Both sides in the shadow pay dispute that is likely to become a real negotiation after 4 July are engaged in pre-match trash talk. The junior doctors are on strike until Tuesday morning, in pursuit of a claim for a 35 per cent pay rise, which they claim merely restores past real-term pay cuts.

Meanwhile, Sir Keir Starmer, who is likely to be prime minister on 5 July, has told The Independent in an exclusive interview: “We’re not going to pay 35 per cent. We’ve told them that upfront. They know that.”

The Independent disagrees with the junior doctors’ tactics. Going on strike within days of a general election is a political act. Worse than that, it is futile. It puts pressure neither on the outgoing government nor, directly, on the incoming one. It is purely for show. It is unnecessary, and it undermines public support for the junior doctors’ justified cause.

Equally, we support Sir Keir’s firm line in refusing the union’s maximalist demand. He is quite right to say that the union knows perfectly well that it is not going to secure its opening bid. However, it seems likely that a Labour government will have to find a small amount of extra money to settle a dispute that so blighted the final months of the Conservative administration. The union knows that perfectly well, too, and may be tempted to push its luck in the negotiations that will follow the election.

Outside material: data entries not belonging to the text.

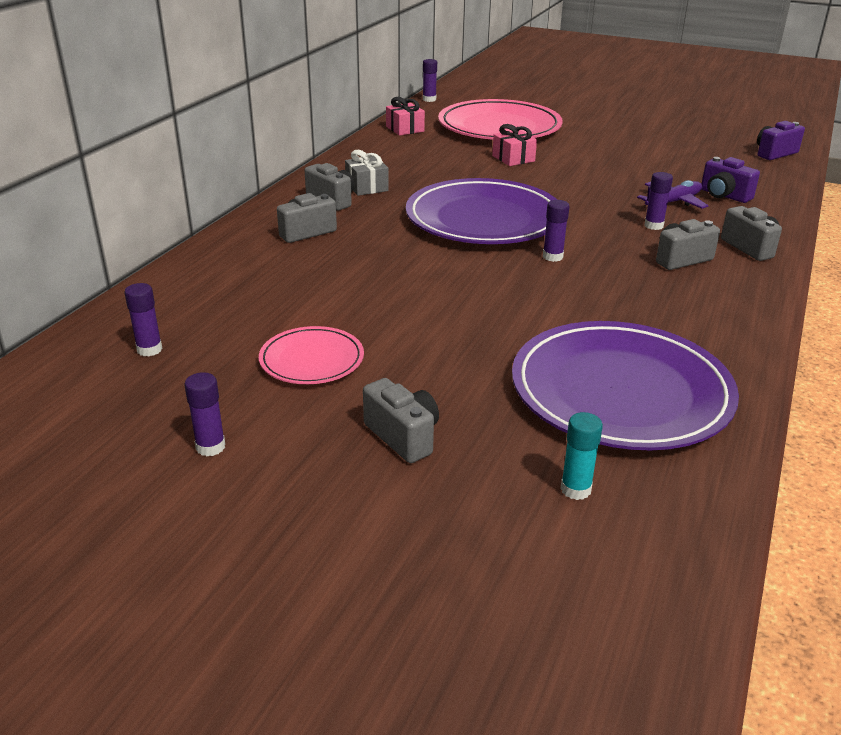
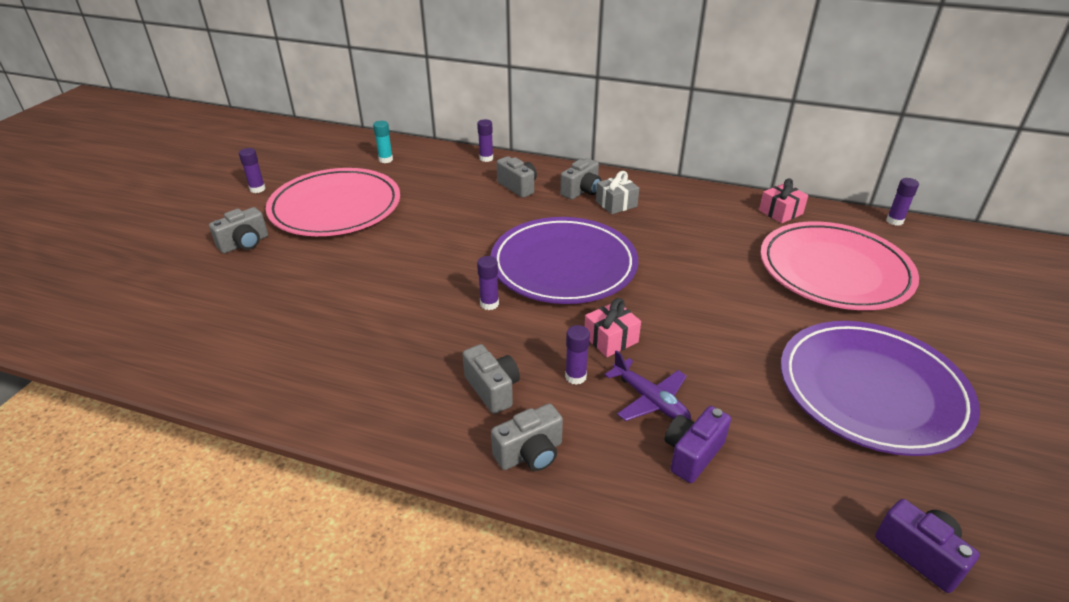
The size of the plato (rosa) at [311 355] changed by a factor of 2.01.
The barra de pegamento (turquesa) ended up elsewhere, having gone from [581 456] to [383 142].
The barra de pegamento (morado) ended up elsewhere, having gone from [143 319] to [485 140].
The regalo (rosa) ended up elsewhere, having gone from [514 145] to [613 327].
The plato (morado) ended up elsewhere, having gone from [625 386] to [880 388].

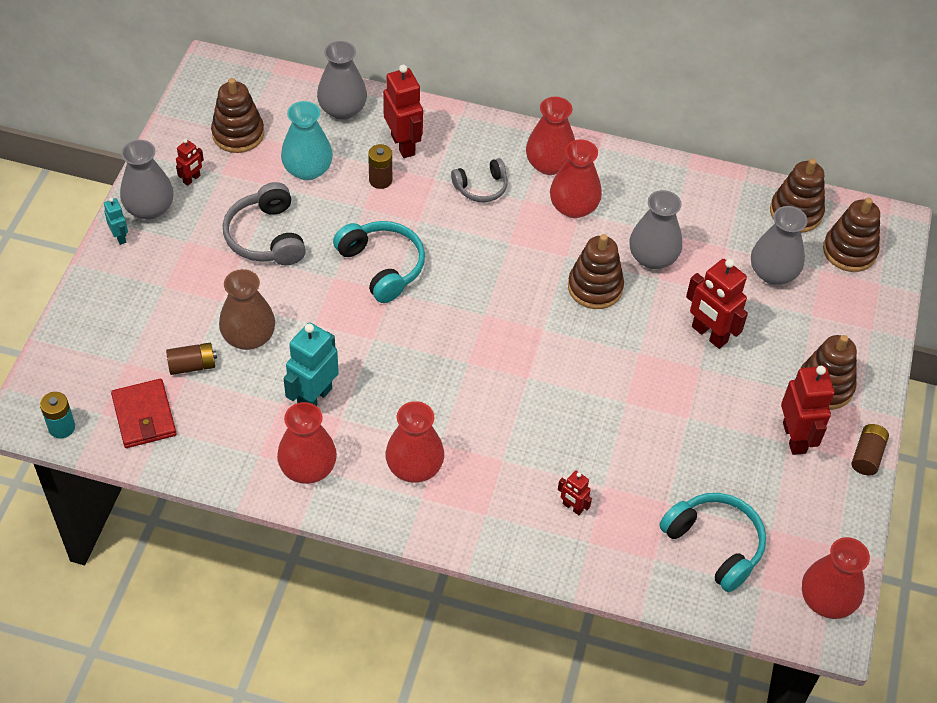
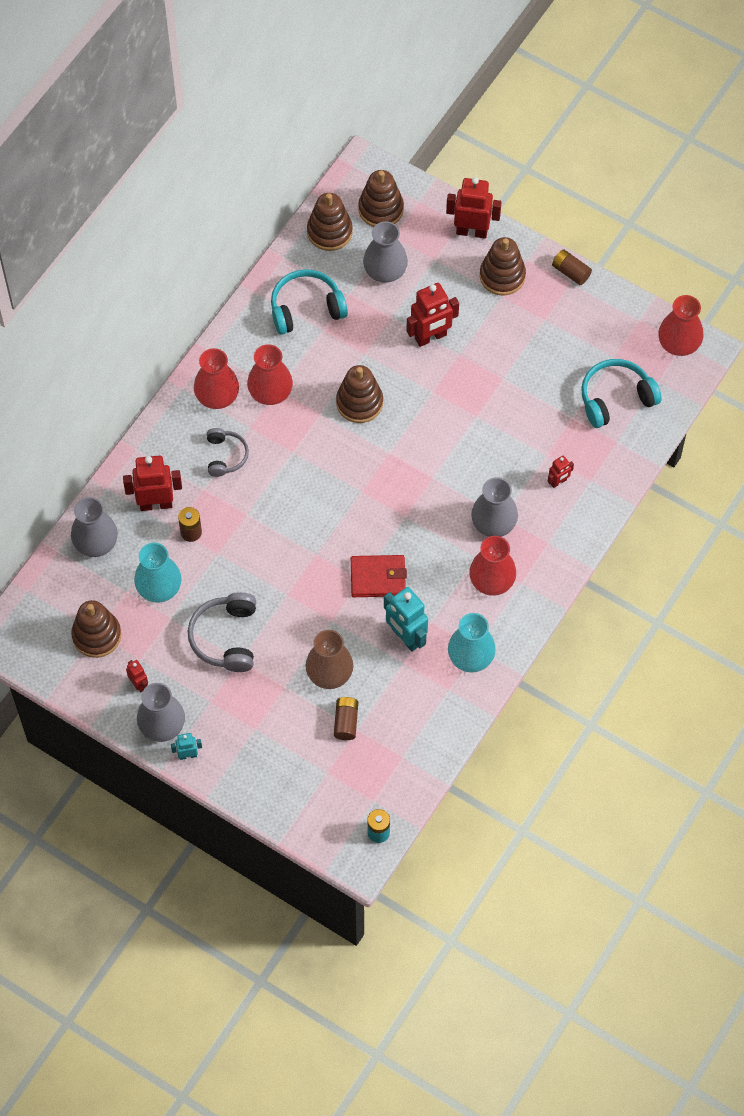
The auriculares (gris) at [264 223] ended up facing another way, 90 degrees clockwise from before.
The auriculares (turquesa) ended up elsewhere, having gone from [379 262] to [309 302].
The cartera (rojo) ended up elsewhere, having gone from [144 413] to [379 576].
The robot (rojo) ended up elsewhere, having gone from [808 410] to [473 208].
What was the florero (rojo) at [307 443] turned into the florero (turquesa) at [472 642].
The florero (gris) ended up elsewhere, having gone from [655 229] to [494 507].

It knows that the pressure on Sir Keir and Wes Streeting, the likely new health secretary, to settle the dispute will be intense. The Covid backlogs are a national emergency, exacerbated not just by strikes but by the recent cyber attack on London hospitals. A new government will be under siege, with crises pressing in from all sides: the small boats; overcrowded prisons; and local councils, universities and water companies all running out of money at the same time.

All of which makes it more important that Sir Keir stands his ground and drives a fair bargain with the junior doctors. He was only a teenager at the time, but historians can remind him how significant and disastrous it was when Margaret Thatcher came to office in 1979 and immediately agreed a big pay rise for public sector workers. That triggered another round of inflation and caused greater economic pain later.

Fortunately, Sir Keir seems well aware of the dangers of setting off a chain reaction of public sector pay claims beyond the junior doctors. He, Mr Streeting and Rachel Reeves, the likely chancellor, seem prepared to grasp the nettle of keeping pay settlements within reasonable bounds. They are all aware of the danger that escalating pay would pose to the fragile finances of a new government.

More than that, Mr Streeting understands the need for reform in the NHS, and he has given some serious thought to it while a succession of more or less hapless Conservative secretaries of state have been bumping from one crisis to another.

If he is to have a chance of driving through some of the transformational policies that could make a difference in the next parliament, he cannot afford to lose control of NHS pay.

This may seem a harsh message for NHS workers to have to hear, after so many years of low pay, hard work and often poor management, but it is in their interests in the longer run that the health services’ finances are sustainable. Sir Keir is right to make it clear that big increases in public spending are not in prospect.